In another embodiment, a wireless transmit receive unit (WTRU)
is configured to manage congestion in a wireless communication system
defined by a base service set (BBS). The WTRU has a processor configured to
determine an in-base service set (in-BSS) deferral rate (DR) and average said
DR over a given time interval. Preferably, the processor is configured to also
determine packet error rate (PER) and average said PER over said time
interval. A memory is configured to store comparative values reflecting
wasted time spent trying to transmit data for each of the WTRUs operatively
associated with the WTRU in the BSS. A transceiver is included that is
configured to disassociate operatively associated WTRUs from the WTRU
commencing with a WTRU having a stored comparative value reflective of the
greatest time spent trying to transmit data when said average DR and said
average PER are greater than given thresholds.
In such a WTRU, the processor is preferably configured to
average the DR and the PER over a time interval of the order of thirty seconds
and the transceiver is configured to periodically receive and update the
memory with comparative values reflecting wasted time spent trying to
transmit data for each WTRU operatively associated with the WTRU .

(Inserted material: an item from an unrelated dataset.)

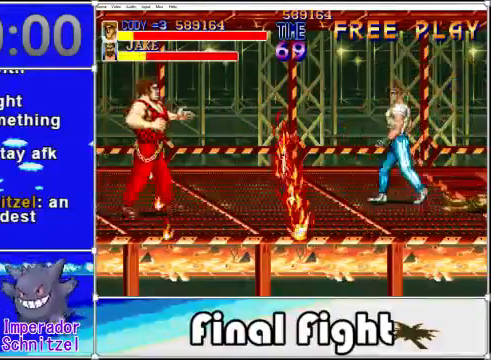
Gameplay with a controller (Xbox layout); each line is a JSON object with the inputs held at the frame after it. "events" lists button and stick changes between this image and that frame as [ms after this image, input, new state], when the widget could be followed in between. Not read: L3 R3 left_stick right_stick.
{"buttons": ["X"], "events": [[200, "DPAD_LEFT", "up"], [240, "DPAD_RIGHT", "down"], [360, "DPAD_RIGHT", "up"], [360, "X", "down"]]}
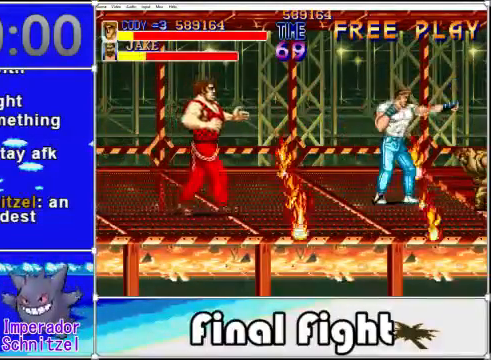
{"buttons": ["X"], "events": [[40, "X", "up"], [80, "X", "down"], [200, "X", "up"], [280, "X", "down"], [360, "X", "up"], [440, "X", "down"]]}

In such a WTRU, the processor may also be configured to
determine a comparative wasted time value by measuring the time it takes
the WTRU to receive either a successful acknowledge (ACK) or negative
acknowledgment (NACK) responsive to a transmitted data packet, summing
the measured times during a beacon period and normalizing the sum by the
beacon period. The transceiver is then preferably configured to periodically
transmit current comparative values reflecting wasted time spent trying to
transmit data to other WTRUs.
An access point AP may also be configured to assist wireless
transmit receive stations (WTRUs) in selecting an access point AP with which
to conduct wireless communication in a wireless communication system by
providing it with selectively configured components. Preferably, a receiver is
configured to receiving advertised load indicators of other APs. A processor is
included that is configured to compare a communication load of the AP with
received advertised load indicators from other APs and to determine an
adjusted load of the AP based on said comparison. A transmitter is configured
to advertise the adjusted AP load to WTRUs. Preferably, the processor is
configured to periodically perform said comparing and determining operations
in order to update the load that transmitter advertises to WTRUs.

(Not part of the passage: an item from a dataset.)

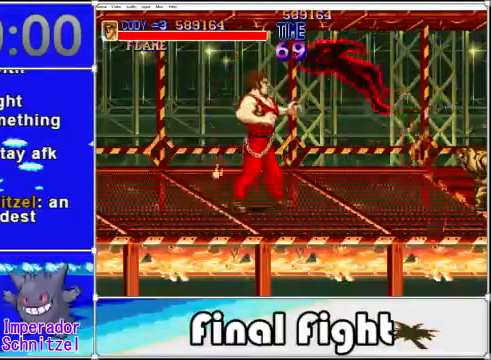
{"buttons": [], "events": [[40, "X", "up"]]}
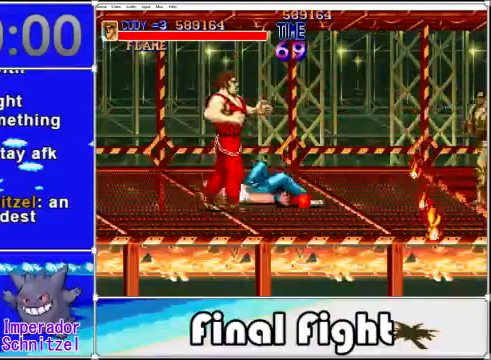
{"buttons": [], "events": []}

In such an AP, the transmitter may be configured to advertise a
low load when the processor determines that the communication load of the
AP is low compared to the advertised load of other APs and to advertise a high
load when the processor determines that the communication load of the AP is
high compared to the advertised load of other APs. Also, the processor can be
configured to determine a communication load of the AP by measuring delay
between a time when a data packet is ready for transmission and a time when
the packet is actually transmitted to a WTRU, averaging said delay over a
given period, and utilizing the average delay to indicate load.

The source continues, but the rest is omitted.